Despite advice from health officials to limit non-essential travel, airlines expect people to fly.
American Airlines increases its flights by 15%. United Airlines predicts Thanksgiving week will be the busiest since March.
“We’ll be taking a tour of the living room and dining room,” Campbell’s Beth Kanter said.
Kanter plans to stay home and not visit family on the East Coast.
“Being on the plane, they have good air filtration, but you have to get to the airport, be at the airport,” Kanter said.
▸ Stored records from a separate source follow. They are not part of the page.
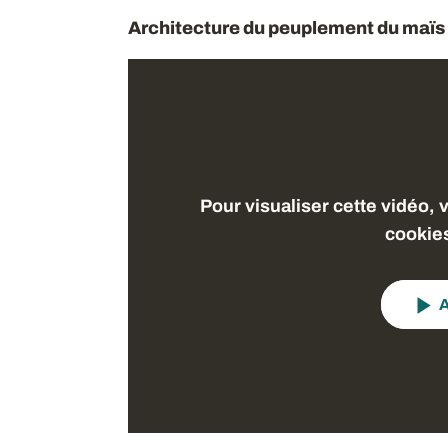
Architecture du peuplement du maïs :
Pour visualiser cette vidéo, 
cookie
A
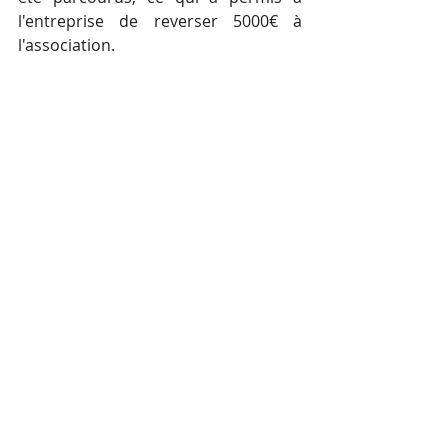
l'entreprise de reverser 5000€ à 
l'association.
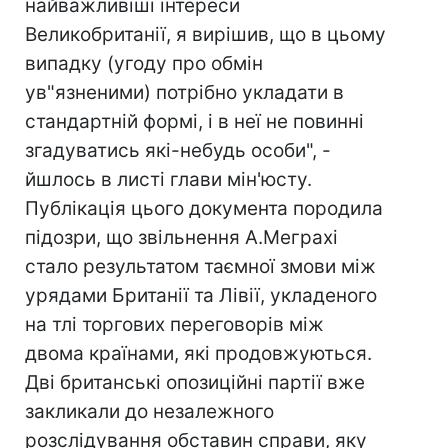
найважливіші інтереси
Великобританії, я вирішив, що в цьому
випадку (угоду про обмін
ув"язненими) потрібно укладати в
стандартній формі, і в неї не повинні
згадуватись які-небудь особи", -
йшлось в листі глави мін'юсту.
Публікація цього документа породила
підозри, що звільнення А.Меграхі
стало результатом таємної змови між
урядами Британії та Лівії, укладеного
на тлі торгових переговорів між
двома країнами, які продовжуються.
Дві британські опозиційні партії вже
закликали до незалежного
розслідування обставин справи, яку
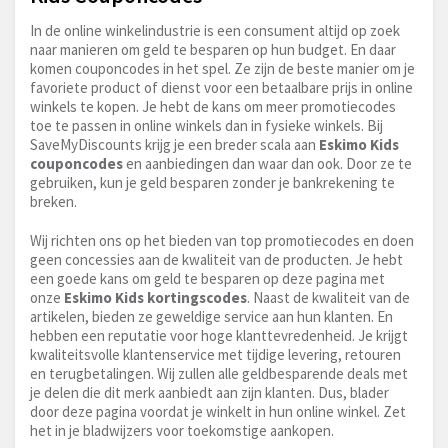
In de online winkelindustrie is een consument altijd op zoek
naar manieren om geld te besparen op hun budget. En daar
komen couponcodes in het spel. Ze zijn de beste manier om je
favoriete product of dienst voor een betaalbare prijs in online
winkels te kopen. Je hebt de kans om meer promotiecodes
toe te passen in online winkels dan in fysieke winkels. Bij
SaveMyDiscounts krijg je een breder scala aan
Eskimo Kids
couponcodes
en aanbiedingen dan waar dan ook. Door ze te
gebruiken, kun je geld besparen zonder je bankrekening te
breken.
Wij richten ons op het bieden van top promotiecodes en doen
geen concessies aan de kwaliteit van de producten. Je hebt
een goede kans om geld te besparen op deze pagina met
onze
Eskimo Kids kortingscodes
. Naast de kwaliteit van de
artikelen, bieden ze geweldige service aan hun klanten. En
hebben een reputatie voor hoge klanttevredenheid. Je krijgt
kwaliteitsvolle klantenservice met tijdige levering, retouren
en terugbetalingen. Wij zullen alle geldbesparende deals met
je delen die dit merk aanbiedt aan zijn klanten. Dus, blader
door deze pagina voordat je winkelt in hun online winkel. Zet
het in je bladwijzers voor toekomstige aankopen.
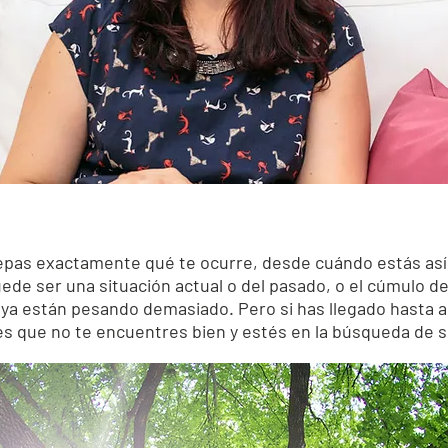
epas exactamente qué te ocurre, desde cuándo estás así
ede ser una situación actual o del pasado, o el cúmulo 
ya están pesando demasiado. Pero si has llegado hasta a
es que no te encuentres bien y estés en la búsqueda de s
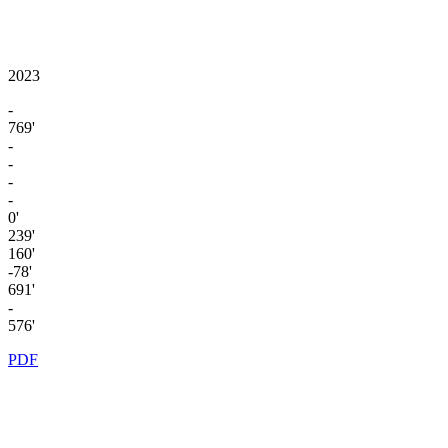
2023
-
769'
-
-
-
-
0'
239'
160'
-78'
691'
-
576'
PDF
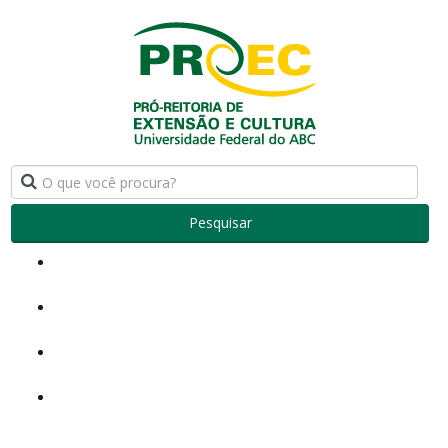
Pesquisar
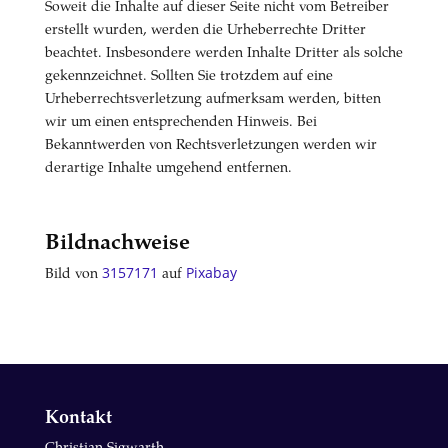
Soweit die Inhalte auf dieser Seite nicht vom Betreiber
erstellt wurden, werden die Urheberrechte Dritter
beachtet. Insbesondere werden Inhalte Dritter als solche
gekennzeichnet. Sollten Sie trotzdem auf eine
Urheberrechtsverletzung aufmerksam werden, bitten
wir um einen entsprechenden Hinweis. Bei
Bekanntwerden von Rechtsverletzungen werden wir
derartige Inhalte umgehend entfernen.
Bildnachweise
Bild von
3157171
auf
Pixabay
Kontakt
Christian Sigwarth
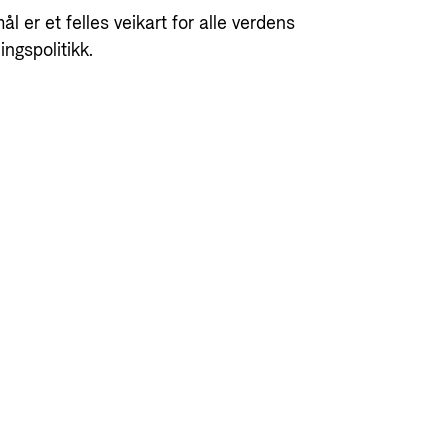
er et felles veikart for alle verdens
ingspolitikk.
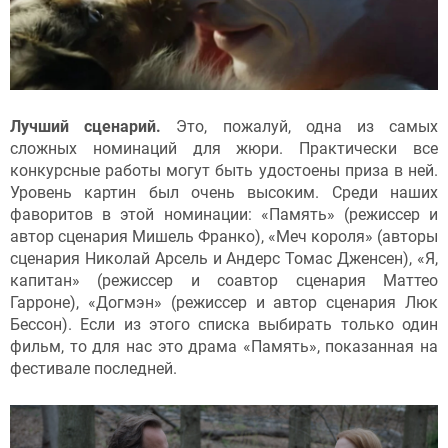
Лучший сценарий.
Это, пожалуй, одна из самых
сложных номинаций для жюри. Практически все
конкурсные работы могут быть удостоены приза в ней.
Уровень картин был очень высоким. Среди наших
фаворитов в этой номинации: «Память» (режиссер и
автор сценария Мишель Франко), «Меч короля» (авторы
сценария Николай Арсель и Андерс Томас Дженсен), «Я,
капитан» (режиссер и соавтор сценария Маттео
Гарроне), «Догмэн» (режиссер и автор сценария Люк
Бессон). Если из этого списка выбирать только один
фильм, то для нас это драма «Память», показанная на
фестивале последней.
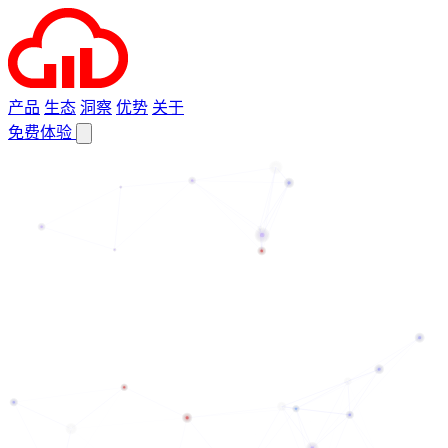
产品
生态
洞察
优势
关于
免费体验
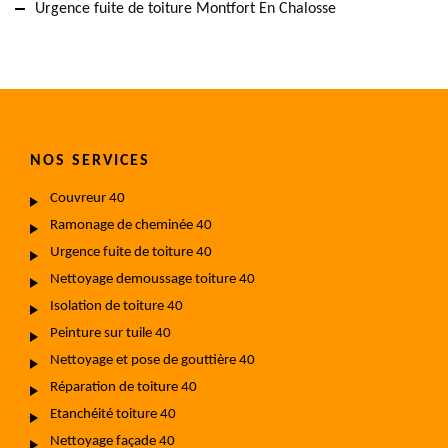
Urgence fuite de toiture Montfort En Chalosse
NOS SERVICES
Couvreur 40
Ramonage de cheminée 40
Urgence fuite de toiture 40
Nettoyage demoussage toiture 40
Isolation de toiture 40
Peinture sur tuile 40
Nettoyage et pose de gouttière 40
Réparation de toiture 40
Etanchéité toiture 40
Nettoyage façade 40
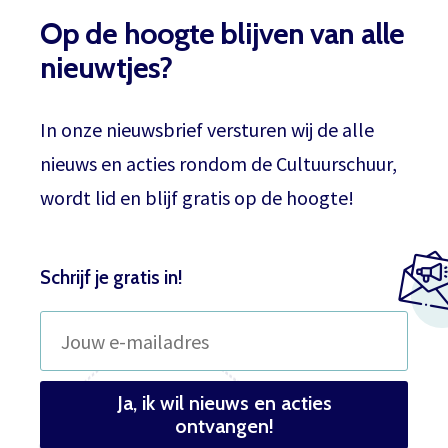
Op de hoogte blijven van alle
nieuwtjes?
In onze nieuwsbrief versturen wij de alle
nieuws en acties rondom de Cultuurschuur,
wordt lid en blijf gratis op de hoogte!
Schrijf je gratis in!
Ja, ik wil nieuws en acties
ontvangen!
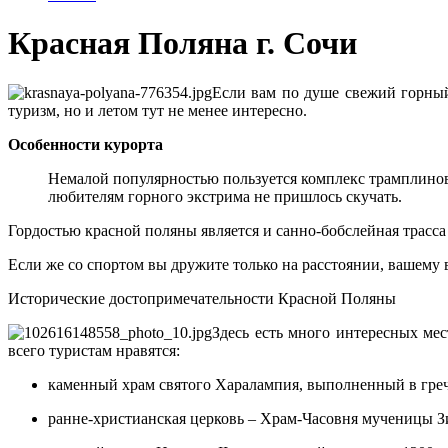
Красная Поляна г. Сочи
Если вам по душе свежий горный
туризм, но и летом тут не менее интересно.
Особенности курорта
Немалой популярностью пользуется комплекс трамплинов 
любителям горного экстрима не пришлось скучать.
Гордостью красной поляны является и санно-бобслейная трасса
Если же со спортом вы дружите только на расстоянии, вашему
Исторические достопримечательности Красной Поляны
Здесь есть много интересных мес
всего туристам нравятся:
каменный храм святого Харалампия, выполненный в греч
ранне-христианская церковь – Храм-Часовня мученицы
“You better bend over to get over that,” Campbell’s Bill Iammatteo said. “I don’t know exactly why there is this huge surge.”
Dr Rogers said Stanford Hospital is preparing to potentially accommodate dozens of intensive care patients in the coming weeks.
His biggest worry is what’s going on in the Midwest right now, hospitals reaching capacity could arrive here.
“How important it is to fly right now compared to a vaccine that is widely available by April, it’s amazing,” Rogers said. “Can we wait a little longer.”